Optimize memory usage with pandas input.

dmlc / xgboost

Scalable, Portable and Distributed Gradient Boosting (GBDT, GBRT or GBM) Library, for Python, R, Java, Scala, C++ and more. Runs on single machine, Hadoop, Spark, Dask, Flink and DataFlow

https://xgboost.readthedocs.io/en/stable/

Apache License 2.0

26.11k stars 8.7k forks source link

Optimize memory usage with pandas input. #8927

Open trivialfis opened 1 year ago

trivialfis commented 1 year ago

The special qid column introduced in https://github.com/dmlc/xgboost/pull/8859 is actually quite expensive, as pandas drop method makes a data copy. After some profiling, extracting a dictionary of columns actually saves memory. (reducing about 6GB for 5-fold cv with istella-s)
We might want to iterate through the columns in C like what we currently do for cuDF.
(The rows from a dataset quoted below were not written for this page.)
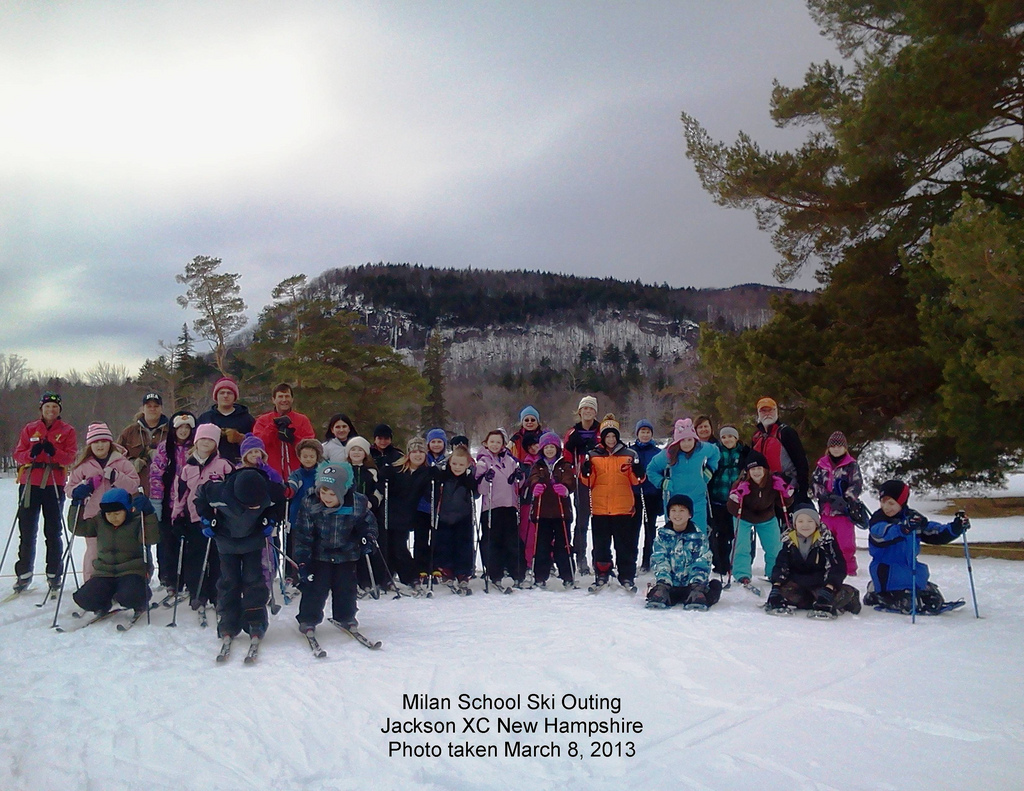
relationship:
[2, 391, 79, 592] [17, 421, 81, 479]
man in a jacket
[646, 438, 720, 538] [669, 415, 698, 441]
snow suit with hat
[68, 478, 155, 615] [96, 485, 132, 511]
boy wears hat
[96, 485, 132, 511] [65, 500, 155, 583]
hat wears jacket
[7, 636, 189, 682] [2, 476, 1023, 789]
ski track in snow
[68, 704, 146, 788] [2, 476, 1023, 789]
ski track in snow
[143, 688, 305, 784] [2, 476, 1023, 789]
ski track in snow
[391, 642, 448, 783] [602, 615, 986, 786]
ski track in ski track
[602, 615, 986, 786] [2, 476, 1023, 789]
ski track in snow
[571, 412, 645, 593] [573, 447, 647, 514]
person in coat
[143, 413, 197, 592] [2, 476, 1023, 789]
person standing in snow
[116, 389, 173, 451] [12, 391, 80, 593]
person standing in man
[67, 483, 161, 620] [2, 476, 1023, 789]
boy standing in snow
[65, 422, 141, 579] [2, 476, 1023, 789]
person standing in snow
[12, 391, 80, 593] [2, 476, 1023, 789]
man standing in snow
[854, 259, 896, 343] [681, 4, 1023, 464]
green leaves on tree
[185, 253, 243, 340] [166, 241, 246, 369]
green leaves on tree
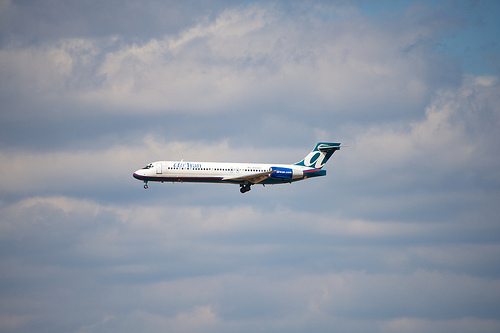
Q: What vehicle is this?
A: Plane.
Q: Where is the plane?
A: In the air.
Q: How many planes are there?
A: One.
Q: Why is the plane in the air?
A: It is flying.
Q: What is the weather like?
A: Partly cloudy.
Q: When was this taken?
A: During the day.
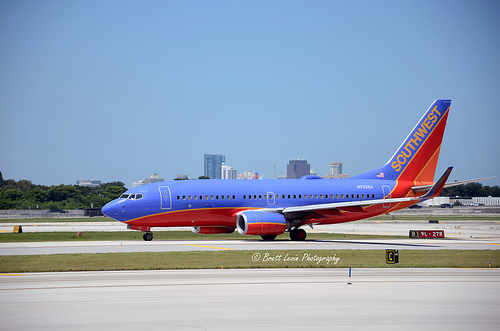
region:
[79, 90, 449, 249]
red blue and orange passenger jet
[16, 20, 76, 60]
white clouds in blue sky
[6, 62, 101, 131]
white clouds in blue sky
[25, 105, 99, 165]
white clouds in blue sky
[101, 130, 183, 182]
white clouds in blue sky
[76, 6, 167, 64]
white clouds in blue sky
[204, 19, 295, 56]
white clouds in blue sky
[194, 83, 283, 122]
white clouds in blue sky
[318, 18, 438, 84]
white clouds in blue sky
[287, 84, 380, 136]
white clouds in blue sky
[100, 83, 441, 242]
multi colored passenger plane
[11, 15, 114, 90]
white clouds in blue sky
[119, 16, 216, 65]
white clouds in blue sky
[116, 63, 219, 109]
white clouds in blue sky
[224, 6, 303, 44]
white clouds in blue sky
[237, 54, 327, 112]
white clouds in blue sky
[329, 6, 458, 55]
white clouds in blue sky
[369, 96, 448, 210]
tail of plane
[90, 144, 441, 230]
Southwest airlines plane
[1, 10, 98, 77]
white clouds on blue sky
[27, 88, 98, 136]
white clouds on blue sky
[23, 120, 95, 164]
white clouds on blue sky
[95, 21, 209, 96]
white clouds on blue sky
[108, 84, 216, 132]
white clouds on blue sky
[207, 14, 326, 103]
white clouds on blue sky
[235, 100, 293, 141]
white clouds on blue sky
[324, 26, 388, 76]
white clouds on blue sky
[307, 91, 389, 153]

s-banach commented 1 year ago

I didn't read the code very carefully, but if you make your qid column a pyarrow-backed pandas Series, can it then be added and dropped without copying the other columns?

trivialfis commented 1 year ago

I can't be sure. That's internal to pandas and arrow, I will have to assume that even if it's true today, it can change in the future.

trivialfis commented 1 year ago

phofl commented 1 year ago

I'd recommend giving Copy-on-Write a shot if you are concerned with inefficient memory usage. We removed a lot of Deep copies and generally made stuff more efficient (I wouldn't recommend using it with pandas < 2.0 though).

I didn't read the code very carefully, but if you make your qid column a pyarrow-backed pandas Series, can it then be added and dropped without copying the other columns?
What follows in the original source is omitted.